Williams was drafted in the second-round of the 1998 NFL Supplemental Draft by the San Diego Chargers. The highlight of his rookie season occurred on December 13, when he scored a touchdown on a 14-yard interception return against the Seattle Seahawks. He started two games in 1999 and all 16 in 2000. He suffered a season ending injury in the third game of the 2001 season, but worked his way back into the starting line-up in 2002, earning the Ed Block Courage Award for his efforts. Williams would end up being the bright spot of the Chargers 1998 Draft as Ryan Leaf, taken with by the Chargers second overall selection played only two years with the Chargers before being released.

The Chargers switched to a 3-4 defensive scheme in 2004 and fielded Williams at nose tackle, arguably the most important position in the 3-4 defense. That year, Williams became widely recognized as a top 3-4 nose tackle in the NFL, being named as a first-alternate to Pro Bowl, first-team All-Pro by Sports Illustrated, second-team All-Pro by Associated Press and Football Digest. He also was named to USA Today’s All-Joe Team, and was voted Chargers Defensive Player of Year and Lineman of Year.

The ninth-year pro had arguably his best game of his career against the Pittsburgh Steelers on October 8, 2006 when he accumulated 6 tackles and 1 sack, especially considering that the 3-4 nose tackle is a position often devoid of stats.
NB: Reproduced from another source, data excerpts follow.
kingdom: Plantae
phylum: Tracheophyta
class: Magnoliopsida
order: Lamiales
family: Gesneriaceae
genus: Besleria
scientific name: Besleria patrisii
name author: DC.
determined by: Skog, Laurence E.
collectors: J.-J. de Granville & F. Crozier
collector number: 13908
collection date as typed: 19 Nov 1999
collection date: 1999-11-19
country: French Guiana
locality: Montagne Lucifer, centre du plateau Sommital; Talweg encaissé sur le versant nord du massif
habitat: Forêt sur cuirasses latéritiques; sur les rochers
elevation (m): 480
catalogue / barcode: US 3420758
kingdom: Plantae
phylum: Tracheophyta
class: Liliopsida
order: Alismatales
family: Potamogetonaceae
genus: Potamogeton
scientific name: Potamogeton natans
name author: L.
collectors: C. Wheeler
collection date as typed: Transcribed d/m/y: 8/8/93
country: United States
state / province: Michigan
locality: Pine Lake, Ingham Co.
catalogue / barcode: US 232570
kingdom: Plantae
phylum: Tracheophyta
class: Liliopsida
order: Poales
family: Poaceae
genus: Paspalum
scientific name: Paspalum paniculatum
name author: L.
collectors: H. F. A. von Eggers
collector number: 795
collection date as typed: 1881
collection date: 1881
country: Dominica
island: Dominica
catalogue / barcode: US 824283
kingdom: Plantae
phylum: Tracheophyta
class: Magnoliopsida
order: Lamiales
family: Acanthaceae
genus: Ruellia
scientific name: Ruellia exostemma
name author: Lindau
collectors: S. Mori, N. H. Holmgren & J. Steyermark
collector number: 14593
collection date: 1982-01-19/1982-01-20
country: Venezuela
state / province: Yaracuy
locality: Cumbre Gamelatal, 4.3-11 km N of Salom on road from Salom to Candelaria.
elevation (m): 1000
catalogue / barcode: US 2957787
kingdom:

Furthermore, his performance came against perennial pro-Bowlers Jeff Hartings and Alan Faneca.[2]

After the 2006 season, he was named a starter in the 2007 Pro Bowl, and earned first-team All-Pro honors from Associated Press, Sporting News, USA Today Sports Weekly, Pro Football Weekly and the Professional Football Writers of America. He also gained first-team All-AFC honors from PFW and PFWA, and was Chargers co-Lineman of Year.

He was released on March 4, 2010.

Denver Broncos

Williams was signed to a three-year contract by the Denver Broncos on March 9, 2010.

Personal life

In 1999, Williams married Surel Williams (Sureldie Rycha Davis), an American singer, songwriter, producer and entrepreneur. The couple has 2 daughters, Joy D. Williams and Jasmine D. Williams. The couple raise their children between Dallas, Texas and San Diego, California.

On February 1, 2009 Williams was arrested for DUI in San Diego. Charges were dropped after his blood alcohol content was found to be below the legal limit of .08.[3]